→ **What is required**: Count the lines below that contain the string "makeId" and give only that number.

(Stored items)

_____

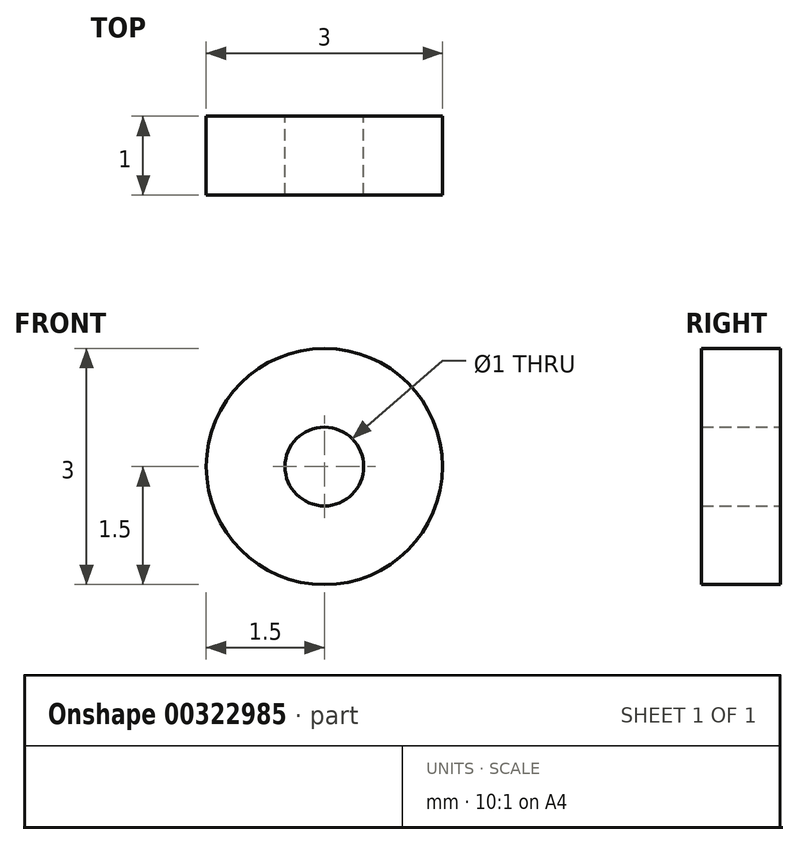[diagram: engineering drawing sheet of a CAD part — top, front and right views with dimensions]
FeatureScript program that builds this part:
annotation { "Feature Type Name" : "Feature", "Feature Type Description" : "" }
export const myFeature = defineFeature(function(context is Context, id is Id, definition is map)
    precondition{}
    {
        {
            var Q0;
            Q0=qCreatedBy(makeId("Front.planeOp"),FACE);
            var sketch = newSketch(context, id + "F0", { "sketchPlane" : qUnion([Q0])});
            skCircle(sketch, "E0", {"center": v(0, 0) * mm, "radius": 0.5 * mm});
            skCircle(sketch, "E1", {"center": v(0, 0) * mm, "radius": 1.5 * mm});
            skSolve(sketch);
        }
        {
            var Q0;
            Q0 = qSketchRegion(id + "F0", true);
            extrude(context, id + "F1", {"entities" : qUnion([Q0]), "depth" : 1 * mm});
        }
    });
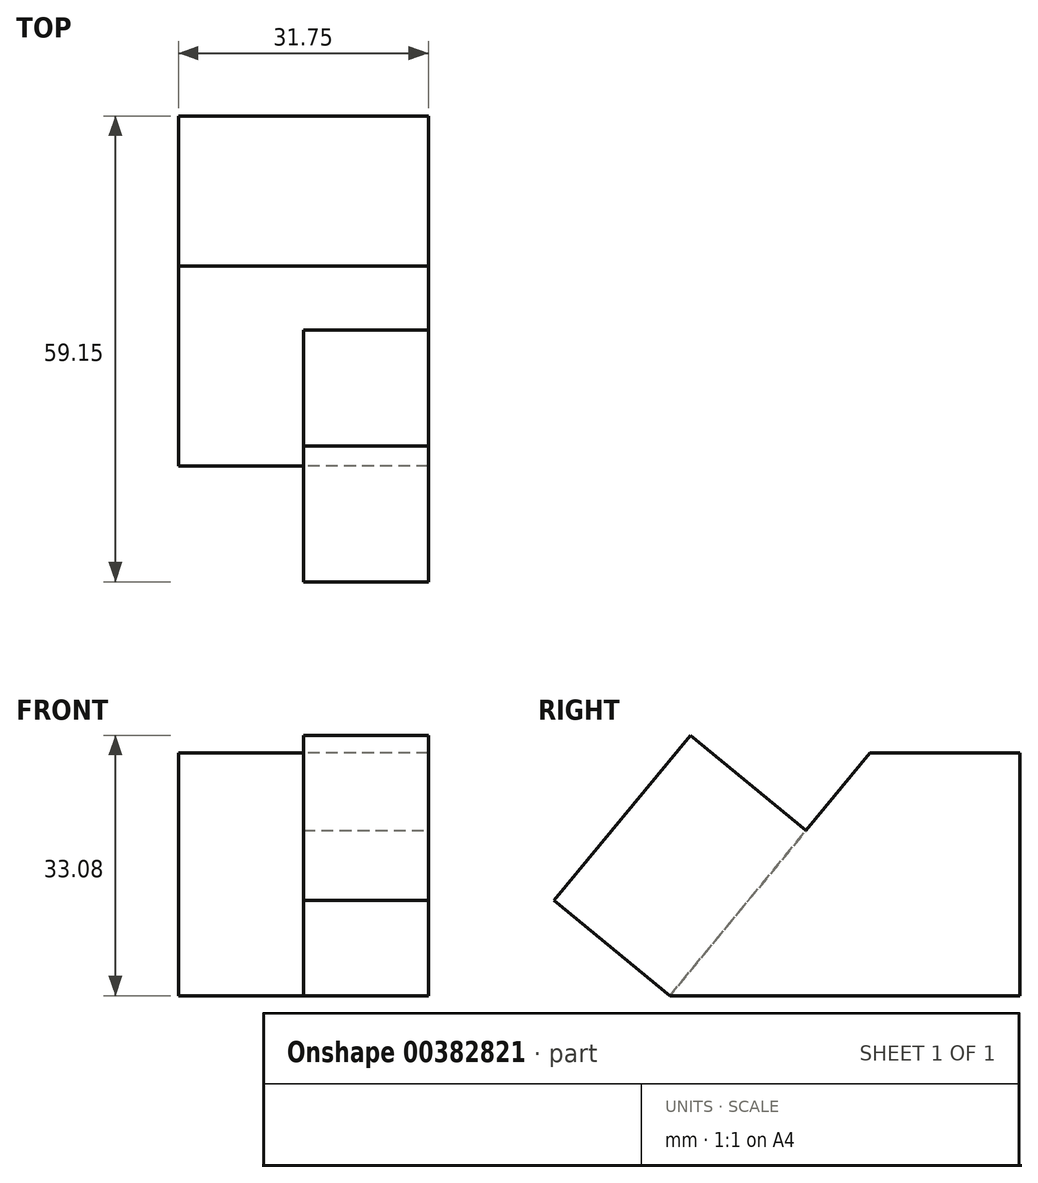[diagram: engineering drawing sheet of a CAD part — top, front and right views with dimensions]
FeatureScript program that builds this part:
annotation { "Feature Type Name" : "Feature", "Feature Type Description" : "" }
export const myFeature = defineFeature(function(context is Context, id is Id, definition is map)
    precondition{}
    {
        {
            var Q0;
            Q0=qCreatedBy(makeId("Right.planeOp"),FACE);
            var sketch = newSketch(context, id + "F0", { "sketchPlane" : qUnion([Q0])});
            skLineSegment(sketch, "E0", {"start": v(-20.54, 0) * mm, "end": v(-20.54, 30.82) * mm});
            skLineSegment(sketch, "E1", {"start": v(-20.54, 30.82) * mm, "end": v(-39.6, 30.82) * mm});
            skLineSegment(sketch, "E2", {"start": v(-39.6, 30.82) * mm, "end": v(-65, 0) * mm});
            skLineSegment(sketch, "E3", {"start": v(-65, 0) * mm, "end": v(-20.54, 0) * mm});
            skSolve(sketch);
        }
        {
            var Q0;
            Q0 = qSketchRegion(id + "F0", true);
            extrude(context, id + "F1", {"entities" : qUnion([Q0]), "depth" : 31.75 * mm});
        }
        {
            var Q0;
            Q0=makeQuery(id+"F1.opExtrude","SWEPT_FACE",FACE,{"disambiguationData":[OSD([sQuery(id+"F0.wireOp",EDGE,"E2")])]});
            var sketch = newSketch(context, id + "F2", { "sketchPlane" : qUnion([Q0])});
            skLineSegment(sketch, "E4", {"start": v(15.88, -41.34) * mm, "end": v(15.88, -14.17) * mm});
            skLineSegment(sketch, "E5", {"start": v(15.88, -14.17) * mm, "end": v(31.75, -14.17) * mm});
            skLineSegment(sketch, "E6", {"start": v(31.75, -14.17) * mm, "end": v(31.75, -41.34) * mm});
            skLineSegment(sketch, "E7", {"start": v(31.75, -41.34) * mm, "end": v(15.88, -41.34) * mm});
            skSolve(sketch);
        }
        {
            var Q0;
            Q0=makeQuery(id+"F2.imprint","IMPRINT",FACE,{"disambiguationData":[TD([[makeQuery(id+"F2.imprint","IMPRINT",EDGE,{"derivedFrom":sQuery(id+"F2.wireOp",EDGE,"E4")}),-1.0]])]});
            extrude(context, id + "F3", {"entities" : qUnion([Q0]), "operationType" : NewBodyOperationType.ADD, "depth" : 19.05 * mm});
        }
    });
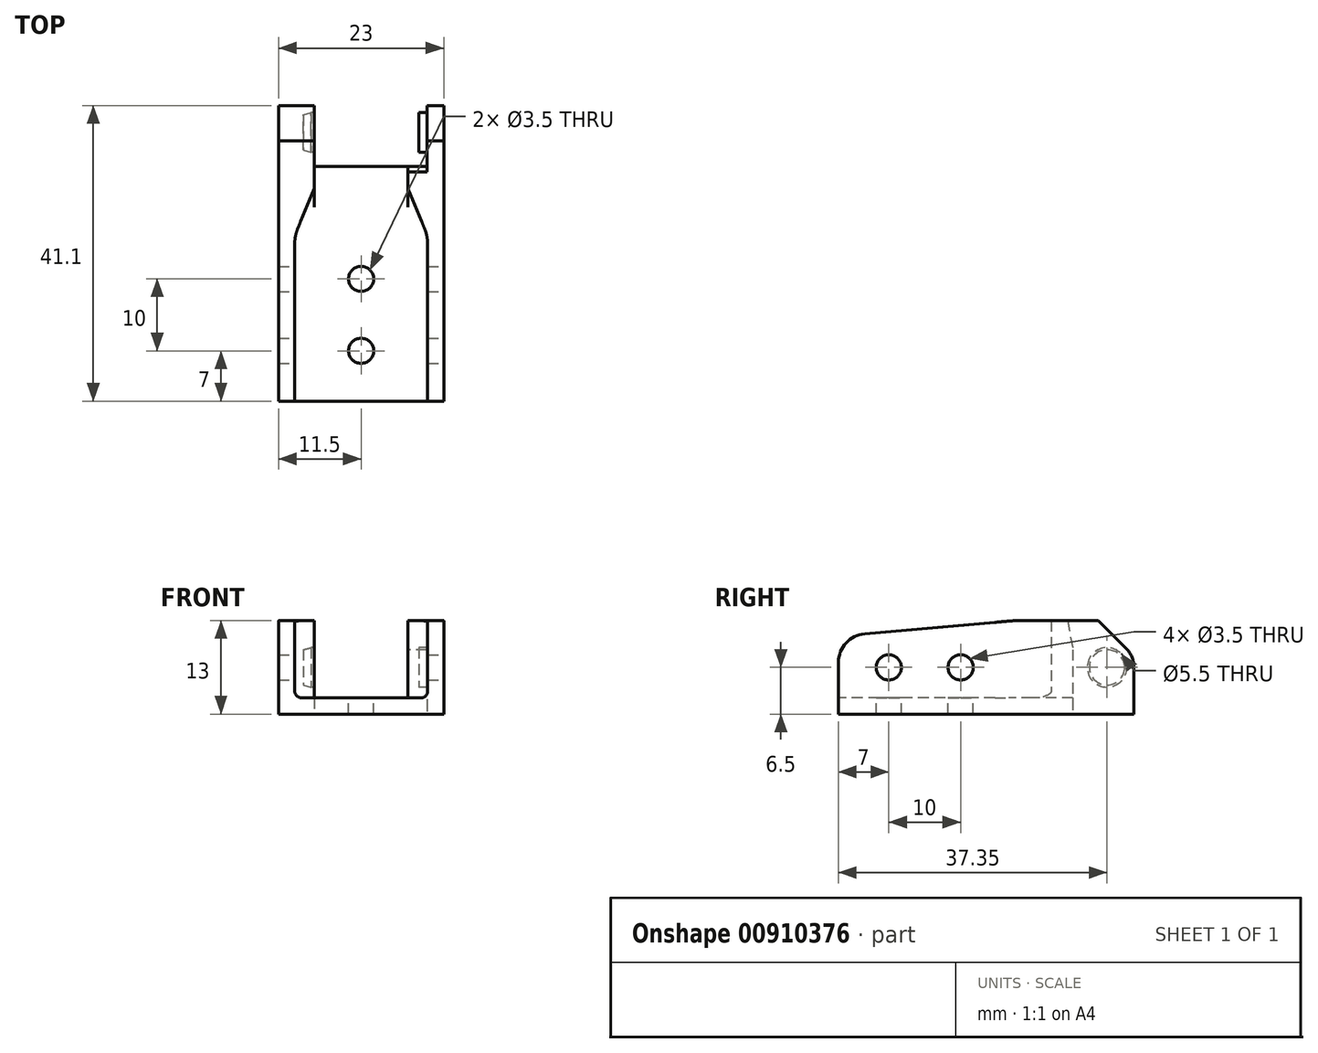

_____

→ **Task solution**: 2